- Try it
The data beneath this task has to be reprinted character for character.

- Data provided
##############################

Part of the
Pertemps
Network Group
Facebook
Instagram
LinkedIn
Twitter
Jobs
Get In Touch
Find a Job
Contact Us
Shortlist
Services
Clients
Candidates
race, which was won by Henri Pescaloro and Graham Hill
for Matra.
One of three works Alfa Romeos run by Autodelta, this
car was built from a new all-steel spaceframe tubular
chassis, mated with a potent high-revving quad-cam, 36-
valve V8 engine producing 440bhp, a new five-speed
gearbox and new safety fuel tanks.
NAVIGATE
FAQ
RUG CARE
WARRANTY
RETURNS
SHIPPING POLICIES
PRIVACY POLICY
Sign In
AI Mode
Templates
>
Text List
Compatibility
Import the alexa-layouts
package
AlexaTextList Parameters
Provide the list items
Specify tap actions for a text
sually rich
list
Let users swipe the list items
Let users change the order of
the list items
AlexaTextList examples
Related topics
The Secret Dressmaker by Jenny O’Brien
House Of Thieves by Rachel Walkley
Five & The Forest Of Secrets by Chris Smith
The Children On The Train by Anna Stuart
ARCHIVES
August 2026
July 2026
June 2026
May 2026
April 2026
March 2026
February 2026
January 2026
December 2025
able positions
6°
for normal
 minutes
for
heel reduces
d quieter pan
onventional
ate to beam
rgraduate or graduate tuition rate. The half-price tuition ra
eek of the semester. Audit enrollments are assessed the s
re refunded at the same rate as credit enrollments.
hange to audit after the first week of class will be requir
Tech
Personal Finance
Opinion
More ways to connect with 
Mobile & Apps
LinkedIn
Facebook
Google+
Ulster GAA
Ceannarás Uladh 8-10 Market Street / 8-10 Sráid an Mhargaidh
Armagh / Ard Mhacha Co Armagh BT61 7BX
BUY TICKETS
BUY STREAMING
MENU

##############################

- Response area
Part of the
Pertemps
Network Group
Facebook
Instagram
LinkedIn
Twitter
Jobs
Get In Touch
Find a Job
Contact Us
Shortlist
Services
Clients
Candidates
race, which was won by Henri Pescaloro and Graham Hill
for Matra.
One of three works Alfa Romeos run by Autodelta, this
car was built from a new all-steel spaceframe tubular
chassis, mated with a potent high-revving quad-cam, 36-
valve V8 engine producing 440bhp, a new five-speed
gearbox and new safety fuel tanks.
NAVIGATE
FAQ
RUG CARE
WARRANTY
RETURNS
SHIPPING POLICIES
PRIVACY POLICY
Sign In
AI Mode
Templates
>
Text List
Compatibility
Import the alexa-layouts
package
AlexaTextList Parameters
Provide the list items
Specify tap actions for a text
sually rich
list
Let users swipe the list items
Let users change the order of
the list items
AlexaTextList examples
Related topics
The Secret Dressmaker by Jenny O’Brien
House Of Thieves by Rachel Walkley
Five & The Forest Of Secrets by Chris Smith
The Children On The Train by Anna Stuart
ARCHIVES
August 2026
July 2026
June 2026
May 2026
April 2026
March 2026
February 2026
January 2026
December 2025
able positions
6°
for normal
 minutes
for
heel reduces
d quieter pan
onventional
ate to beam
rgraduate or graduate tuition rate. The half-price tuition ra
eek of the semester. Audit enrollments are assessed the s
re refunded at the same rate as credit enrollments.
hange to audit after the first week of class will be requir
Tech
Personal Finance
Opinion
More ways to connect with 
Mobile & Apps
LinkedIn
Facebook
Google+
Ulster GAA
Ceannarás Uladh 8-10 Market Street / 8-10 Sráid an Mhargaidh
Armagh / Ard Mhacha Co Armagh BT61 7BX
BUY TICKETS
BUY STREAMING
MENU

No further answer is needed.